DESCRIPTION OF THE TASK:
For the records below, print every one exactly, with nothing dropped.

THE DATA:
------------------------------------------------

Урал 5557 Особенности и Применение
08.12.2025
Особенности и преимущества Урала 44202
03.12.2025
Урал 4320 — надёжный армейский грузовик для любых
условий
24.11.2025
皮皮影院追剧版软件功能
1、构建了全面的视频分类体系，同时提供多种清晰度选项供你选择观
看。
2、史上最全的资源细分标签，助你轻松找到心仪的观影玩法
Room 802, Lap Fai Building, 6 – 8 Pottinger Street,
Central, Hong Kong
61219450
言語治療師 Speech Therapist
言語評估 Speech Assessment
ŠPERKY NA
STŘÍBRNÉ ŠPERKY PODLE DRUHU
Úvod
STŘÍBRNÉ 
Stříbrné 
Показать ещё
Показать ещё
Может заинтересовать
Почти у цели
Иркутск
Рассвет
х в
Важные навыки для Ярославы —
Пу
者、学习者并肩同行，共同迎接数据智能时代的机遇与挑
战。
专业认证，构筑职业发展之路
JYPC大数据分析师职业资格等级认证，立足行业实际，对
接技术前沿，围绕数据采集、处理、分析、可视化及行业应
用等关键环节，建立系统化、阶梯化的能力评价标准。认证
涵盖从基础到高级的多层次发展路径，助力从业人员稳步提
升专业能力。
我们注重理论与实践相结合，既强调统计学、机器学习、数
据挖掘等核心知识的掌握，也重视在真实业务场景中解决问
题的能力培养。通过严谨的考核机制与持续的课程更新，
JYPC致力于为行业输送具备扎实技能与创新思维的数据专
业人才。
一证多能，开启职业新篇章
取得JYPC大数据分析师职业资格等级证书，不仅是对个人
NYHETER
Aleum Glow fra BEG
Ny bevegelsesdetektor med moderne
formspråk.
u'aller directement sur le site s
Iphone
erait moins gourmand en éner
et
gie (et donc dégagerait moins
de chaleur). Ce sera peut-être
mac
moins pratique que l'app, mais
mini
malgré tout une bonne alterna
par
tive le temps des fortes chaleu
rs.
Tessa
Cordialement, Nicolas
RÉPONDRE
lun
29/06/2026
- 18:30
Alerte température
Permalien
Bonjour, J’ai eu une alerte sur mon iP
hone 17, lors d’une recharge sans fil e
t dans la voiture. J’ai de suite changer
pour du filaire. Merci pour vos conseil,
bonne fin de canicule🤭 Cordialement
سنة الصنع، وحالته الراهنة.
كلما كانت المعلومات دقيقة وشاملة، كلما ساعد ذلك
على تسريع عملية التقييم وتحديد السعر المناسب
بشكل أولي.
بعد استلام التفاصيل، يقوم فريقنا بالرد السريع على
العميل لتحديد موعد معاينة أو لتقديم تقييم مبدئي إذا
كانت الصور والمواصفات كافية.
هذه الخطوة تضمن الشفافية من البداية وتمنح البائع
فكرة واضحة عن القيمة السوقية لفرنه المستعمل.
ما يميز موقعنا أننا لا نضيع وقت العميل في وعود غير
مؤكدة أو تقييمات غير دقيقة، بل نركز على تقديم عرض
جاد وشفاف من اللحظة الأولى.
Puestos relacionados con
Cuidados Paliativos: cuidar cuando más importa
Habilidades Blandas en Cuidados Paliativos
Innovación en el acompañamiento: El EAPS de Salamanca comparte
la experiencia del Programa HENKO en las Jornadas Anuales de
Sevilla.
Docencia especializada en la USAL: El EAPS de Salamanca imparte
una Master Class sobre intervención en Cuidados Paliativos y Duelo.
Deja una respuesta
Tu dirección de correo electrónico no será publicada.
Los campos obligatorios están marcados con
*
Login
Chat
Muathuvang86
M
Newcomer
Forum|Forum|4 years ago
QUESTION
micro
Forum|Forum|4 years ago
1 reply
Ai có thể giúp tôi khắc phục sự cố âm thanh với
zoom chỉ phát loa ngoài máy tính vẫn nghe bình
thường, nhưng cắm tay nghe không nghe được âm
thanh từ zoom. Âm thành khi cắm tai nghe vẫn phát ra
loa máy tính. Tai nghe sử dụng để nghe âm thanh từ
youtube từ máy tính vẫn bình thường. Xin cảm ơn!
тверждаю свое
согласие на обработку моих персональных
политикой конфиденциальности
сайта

------------------------------------------------

ANSWER FOR THIS EXERCISE:
Урал 5557 Особенности и Применение
08.12.2025
Особенности и преимущества Урала 44202
03.12.2025
Урал 4320 — надёжный армейский грузовик для любых
условий
24.11.2025
皮皮影院追剧版软件功能
1、构建了全面的视频分类体系，同时提供多种清晰度选项供你选择观
看。
2、史上最全的资源细分标签，助你轻松找到心仪的观影玩法
Room 802, Lap Fai Building, 6 – 8 Pottinger Street,
Central, Hong Kong
61219450
言語治療師 Speech Therapist
言語評估 Speech Assessment
ŠPERKY NA
STŘÍBRNÉ ŠPERKY PODLE DRUHU
Úvod
STŘÍBRNÉ 
Stříbrné 
Показать ещё
Показать ещё
Может заинтересовать
Почти у цели
Иркутск
Рассвет
х в
Важные навыки для Ярославы —
Пу
者、学习者并肩同行，共同迎接数据智能时代的机遇与挑
战。
专业认证，构筑职业发展之路
JYPC大数据分析师职业资格等级认证，立足行业实际，对
接技术前沿，围绕数据采集、处理、分析、可视化及行业应
用等关键环节，建立系统化、阶梯化的能力评价标准。认证
涵盖从基础到高级的多层次发展路径，助力从业人员稳步提
升专业能力。
我们注重理论与实践相结合，既强调统计学、机器学习、数
据挖掘等核心知识的掌握，也重视在真实业务场景中解决问
题的能力培养。通过严谨的考核机制与持续的课程更新，
JYPC致力于为行业输送具备扎实技能与创新思维的数据专
业人才。
一证多能，开启职业新篇章
取得JYPC大数据分析师职业资格等级证书，不仅是对个人
NYHETER
Aleum Glow fra BEG
Ny bevegelsesdetektor med moderne
formspråk.
u'aller directement sur le site s
Iphone
erait moins gourmand en éner
et
gie (et donc dégagerait moins
de chaleur). Ce sera peut-être
mac
moins pratique que l'app, mais
mini
malgré tout une bonne alterna
par
tive le temps des fortes chaleu
rs.
Tessa
Cordialement, Nicolas
RÉPONDRE
lun
29/06/2026
- 18:30
Alerte température
Permalien
Bonjour, J’ai eu une alerte sur mon iP
hone 17, lors d’une recharge sans fil e
t dans la voiture. J’ai de suite changer
pour du filaire. Merci pour vos conseil,
bonne fin de canicule🤭 Cordialement
سنة الصنع، وحالته الراهنة.
كلما كانت المعلومات دقيقة وشاملة، كلما ساعد ذلك
على تسريع عملية التقييم وتحديد السعر المناسب
بشكل أولي.
بعد استلام التفاصيل، يقوم فريقنا بالرد السريع على
العميل لتحديد موعد معاينة أو لتقديم تقييم مبدئي إذا
كانت الصور والمواصفات كافية.
هذه الخطوة تضمن الشفافية من البداية وتمنح البائع
فكرة واضحة عن القيمة السوقية لفرنه المستعمل.
ما يميز موقعنا أننا لا نضيع وقت العميل في وعود غير
مؤكدة أو تقييمات غير دقيقة، بل نركز على تقديم عرض
جاد وشفاف من اللحظة الأولى.
Puestos relacionados con
Cuidados Paliativos: cuidar cuando más importa
Habilidades Blandas en Cuidados Paliativos
Innovación en el acompañamiento: El EAPS de Salamanca comparte
la experiencia del Programa HENKO en las Jornadas Anuales de
Sevilla.
Docencia especializada en la USAL: El EAPS de Salamanca imparte
una Master Class sobre intervención en Cuidados Paliativos y Duelo.
Deja una respuesta
Tu dirección de correo electrónico no será publicada.
Los campos obligatorios están marcados con
*
Login
Chat
Muathuvang86
M
Newcomer
Forum|Forum|4 years ago
QUESTION
micro
Forum|Forum|4 years ago
1 reply
Ai có thể giúp tôi khắc phục sự cố âm thanh với
zoom chỉ phát loa ngoài máy tính vẫn nghe bình
thường, nhưng cắm tay nghe không nghe được âm
thanh từ zoom. Âm thành khi cắm tai nghe vẫn phát ra
loa máy tính. Tai nghe sử dụng để nghe âm thanh từ
youtube từ máy tính vẫn bình thường. Xin cảm ơn!
тверждаю свое
согласие на обработку моих персональных
политикой конфиденциальности
сайта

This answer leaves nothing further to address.